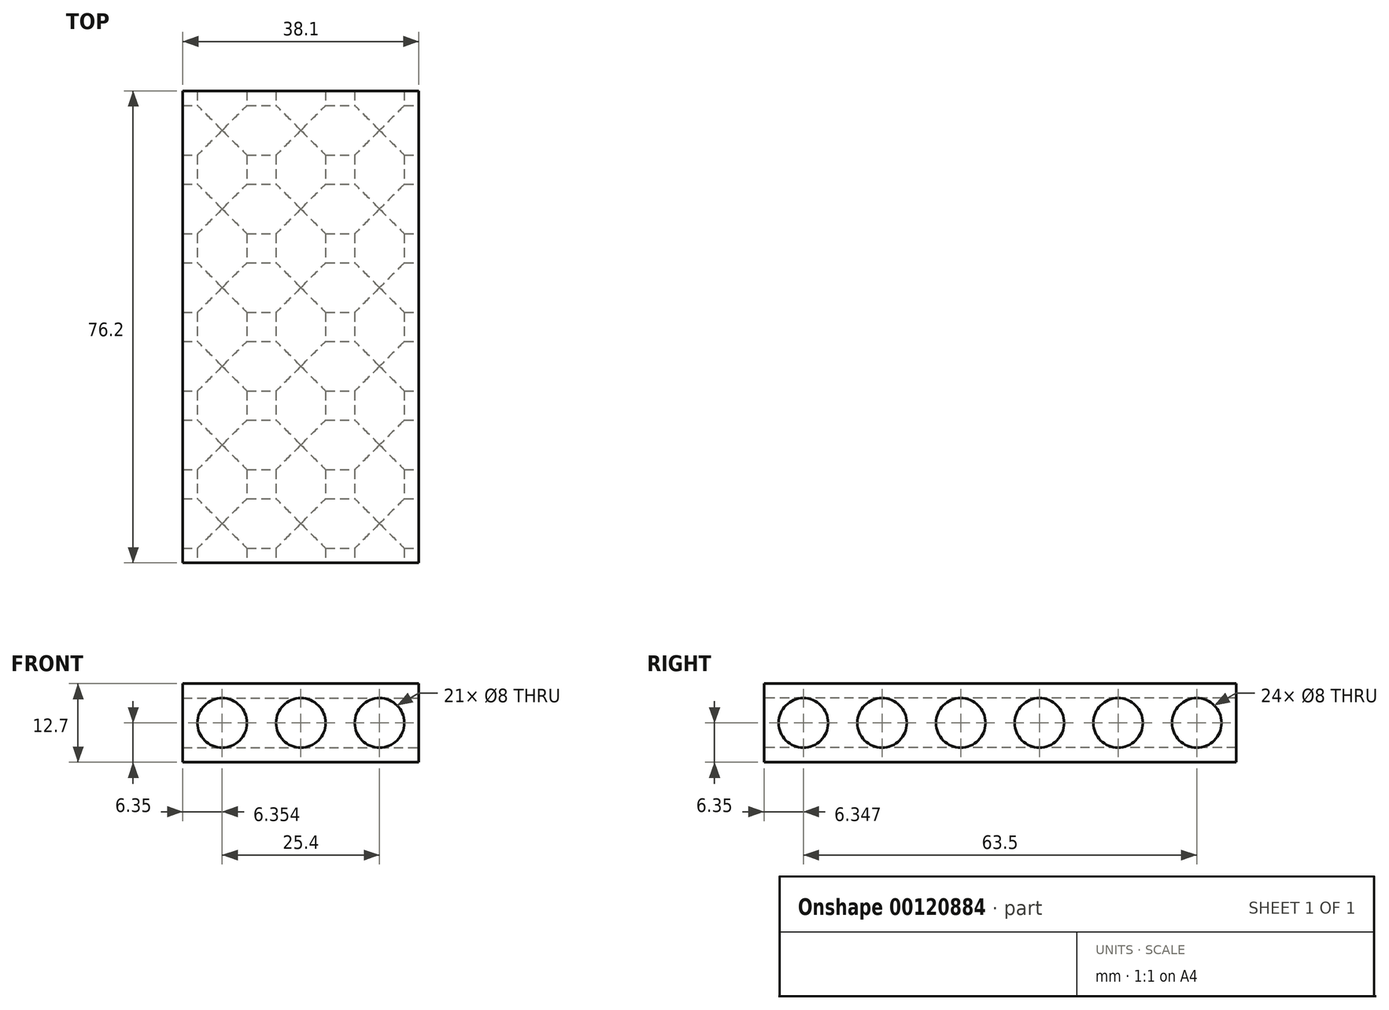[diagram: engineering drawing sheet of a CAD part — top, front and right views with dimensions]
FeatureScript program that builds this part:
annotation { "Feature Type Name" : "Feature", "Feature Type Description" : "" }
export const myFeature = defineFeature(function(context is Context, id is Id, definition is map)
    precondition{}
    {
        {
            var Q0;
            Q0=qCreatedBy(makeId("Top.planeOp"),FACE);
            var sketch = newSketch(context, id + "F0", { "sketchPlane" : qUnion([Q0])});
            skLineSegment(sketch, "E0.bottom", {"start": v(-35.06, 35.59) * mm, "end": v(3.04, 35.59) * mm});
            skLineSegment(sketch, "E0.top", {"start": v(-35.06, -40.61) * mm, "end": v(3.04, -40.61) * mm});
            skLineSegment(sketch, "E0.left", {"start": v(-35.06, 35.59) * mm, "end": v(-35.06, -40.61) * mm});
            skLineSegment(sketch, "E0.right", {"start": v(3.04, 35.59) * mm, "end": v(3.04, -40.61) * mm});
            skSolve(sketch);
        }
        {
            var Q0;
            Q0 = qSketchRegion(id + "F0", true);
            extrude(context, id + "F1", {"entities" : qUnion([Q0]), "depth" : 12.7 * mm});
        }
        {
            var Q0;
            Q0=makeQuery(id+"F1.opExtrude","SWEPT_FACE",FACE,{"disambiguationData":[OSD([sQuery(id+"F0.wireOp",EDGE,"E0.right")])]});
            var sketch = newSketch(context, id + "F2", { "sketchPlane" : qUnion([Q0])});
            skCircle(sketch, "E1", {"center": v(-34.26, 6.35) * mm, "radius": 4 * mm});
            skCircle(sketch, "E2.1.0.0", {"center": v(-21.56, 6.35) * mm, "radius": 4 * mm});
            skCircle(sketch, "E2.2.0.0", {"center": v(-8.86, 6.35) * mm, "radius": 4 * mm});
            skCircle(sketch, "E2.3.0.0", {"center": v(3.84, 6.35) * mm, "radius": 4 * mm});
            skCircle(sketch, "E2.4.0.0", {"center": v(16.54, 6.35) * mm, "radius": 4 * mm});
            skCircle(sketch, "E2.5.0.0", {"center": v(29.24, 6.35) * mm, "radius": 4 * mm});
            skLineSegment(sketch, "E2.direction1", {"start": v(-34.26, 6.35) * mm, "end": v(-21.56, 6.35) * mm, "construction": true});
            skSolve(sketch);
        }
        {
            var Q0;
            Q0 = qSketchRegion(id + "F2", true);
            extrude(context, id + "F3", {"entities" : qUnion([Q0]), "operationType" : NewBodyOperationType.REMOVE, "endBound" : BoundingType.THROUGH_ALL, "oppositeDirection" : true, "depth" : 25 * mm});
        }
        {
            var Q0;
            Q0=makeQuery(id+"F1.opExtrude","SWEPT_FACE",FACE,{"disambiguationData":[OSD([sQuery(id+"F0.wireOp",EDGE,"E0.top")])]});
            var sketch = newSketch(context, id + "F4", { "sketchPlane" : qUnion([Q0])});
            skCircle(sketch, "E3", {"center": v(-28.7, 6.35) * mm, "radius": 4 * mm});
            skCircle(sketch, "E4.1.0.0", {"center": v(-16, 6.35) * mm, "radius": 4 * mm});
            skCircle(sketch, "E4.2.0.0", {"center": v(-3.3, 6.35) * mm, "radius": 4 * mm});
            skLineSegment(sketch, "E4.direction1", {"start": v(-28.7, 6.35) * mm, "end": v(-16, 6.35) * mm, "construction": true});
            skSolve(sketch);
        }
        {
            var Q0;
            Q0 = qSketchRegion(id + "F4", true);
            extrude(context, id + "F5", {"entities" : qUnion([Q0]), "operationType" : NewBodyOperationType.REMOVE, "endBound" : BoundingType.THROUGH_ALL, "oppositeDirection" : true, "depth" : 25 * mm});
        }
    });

# Instruction:
Reproduce the entries above word for word, leaving out the pictures.

# Answer to this task:
[diagram: engineering drawing sheet of a CAD part — top, front and right views with dimensions]
FeatureScript program that builds this part:
annotation { "Feature Type Name" : "Feature", "Feature Type Description" : "" }
export const myFeature = defineFeature(function(context is Context, id is Id, definition is map)
    precondition{}
    {
        {
            var Q0;
            Q0=qCreatedBy(makeId("Top.planeOp"),FACE);
            var sketch = newSketch(context, id + "F0", { "sketchPlane" : qUnion([Q0])});
            skLineSegment(sketch, "E0.bottom", {"start": v(-35.06, 35.59) * mm, "end": v(3.04, 35.59) * mm});
            skLineSegment(sketch, "E0.top", {"start": v(-35.06, -40.61) * mm, "end": v(3.04, -40.61) * mm});
            skLineSegment(sketch, "E0.left", {"start": v(-35.06, 35.59) * mm, "end": v(-35.06, -40.61) * mm});
            skLineSegment(sketch, "E0.right", {"start": v(3.04, 35.59) * mm, "end": v(3.04, -40.61) * mm});
            skSolve(sketch);
        }
        {
            var Q0;
            Q0 = qSketchRegion(id + "F0", true);
            extrude(context, id + "F1", {"entities" : qUnion([Q0]), "depth" : 12.7 * mm});
        }
        {
            var Q0;
            Q0=makeQuery(id+"F1.opExtrude","SWEPT_FACE",FACE,{"disambiguationData":[OSD([sQuery(id+"F0.wireOp",EDGE,"E0.right")])]});
            var sketch = newSketch(context, id + "F2", { "sketchPlane" : qUnion([Q0])});
            skCircle(sketch, "E1", {"center": v(-34.26, 6.35) * mm, "radius": 4 * mm});
            skCircle(sketch, "E2.1.0.0", {"center": v(-21.56, 6.35) * mm, "radius": 4 * mm});
            skCircle(sketch, "E2.2.0.0", {"center": v(-8.86, 6.35) * mm, "radius": 4 * mm});
            skCircle(sketch, "E2.3.0.0", {"center": v(3.84, 6.35) * mm, "radius": 4 * mm});
            skCircle(sketch, "E2.4.0.0", {"center": v(16.54, 6.35) * mm, "radius": 4 * mm});
            skCircle(sketch, "E2.5.0.0", {"center": v(29.24, 6.35) * mm, "radius": 4 * mm});
            skLineSegment(sketch, "E2.direction1", {"start": v(-34.26, 6.35) * mm, "end": v(-21.56, 6.35) * mm, "construction": true});
            skSolve(sketch);
        }
        {
            var Q0;
            Q0 = qSketchRegion(id + "F2", true);
            extrude(context, id + "F3", {"entities" : qUnion([Q0]), "operationType" : NewBodyOperationType.REMOVE, "endBound" : BoundingType.THROUGH_ALL, "oppositeDirection" : true, "depth" : 25 * mm});
        }
        {
            var Q0;
            Q0=makeQuery(id+"F1.opExtrude","SWEPT_FACE",FACE,{"disambiguationData":[OSD([sQuery(id+"F0.wireOp",EDGE,"E0.top")])]});
            var sketch = newSketch(context, id + "F4", { "sketchPlane" : qUnion([Q0])});
            skCircle(sketch, "E3", {"center": v(-28.7, 6.35) * mm, "radius": 4 * mm});
            skCircle(sketch, "E4.1.0.0", {"center": v(-16, 6.35) * mm, "radius": 4 * mm});
            skCircle(sketch, "E4.2.0.0", {"center": v(-3.3, 6.35) * mm, "radius": 4 * mm});
            skLineSegment(sketch, "E4.direction1", {"start": v(-28.7, 6.35) * mm, "end": v(-16, 6.35) * mm, "construction": true});
            skSolve(sketch);
        }
        {
            var Q0;
            Q0 = qSketchRegion(id + "F4", true);
            extrude(context, id + "F5", {"entities" : qUnion([Q0]), "operationType" : NewBodyOperationType.REMOVE, "endBound" : BoundingType.THROUGH_ALL, "oppositeDirection" : true, "depth" : 25 * mm});
        }
    });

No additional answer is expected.